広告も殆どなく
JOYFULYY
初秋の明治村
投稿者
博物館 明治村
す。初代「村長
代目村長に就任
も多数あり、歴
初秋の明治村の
* * *
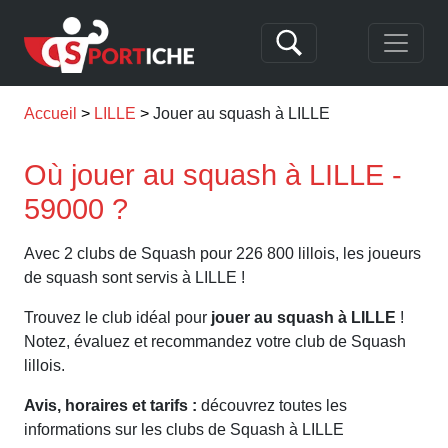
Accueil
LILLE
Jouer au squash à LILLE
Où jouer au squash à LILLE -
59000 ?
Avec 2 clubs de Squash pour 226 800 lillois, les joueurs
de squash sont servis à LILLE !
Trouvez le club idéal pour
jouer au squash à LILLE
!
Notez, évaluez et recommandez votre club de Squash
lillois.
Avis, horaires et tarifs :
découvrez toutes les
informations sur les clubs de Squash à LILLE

## [TASK TO COMPLETE]
Every line of the entries above that holds "clubs" should be copied out.

## [YOUR SOLUTION]
Avec 2 clubs de Squash pour 226 800 lillois, les joueurs
informations sur les clubs de Squash à LILLE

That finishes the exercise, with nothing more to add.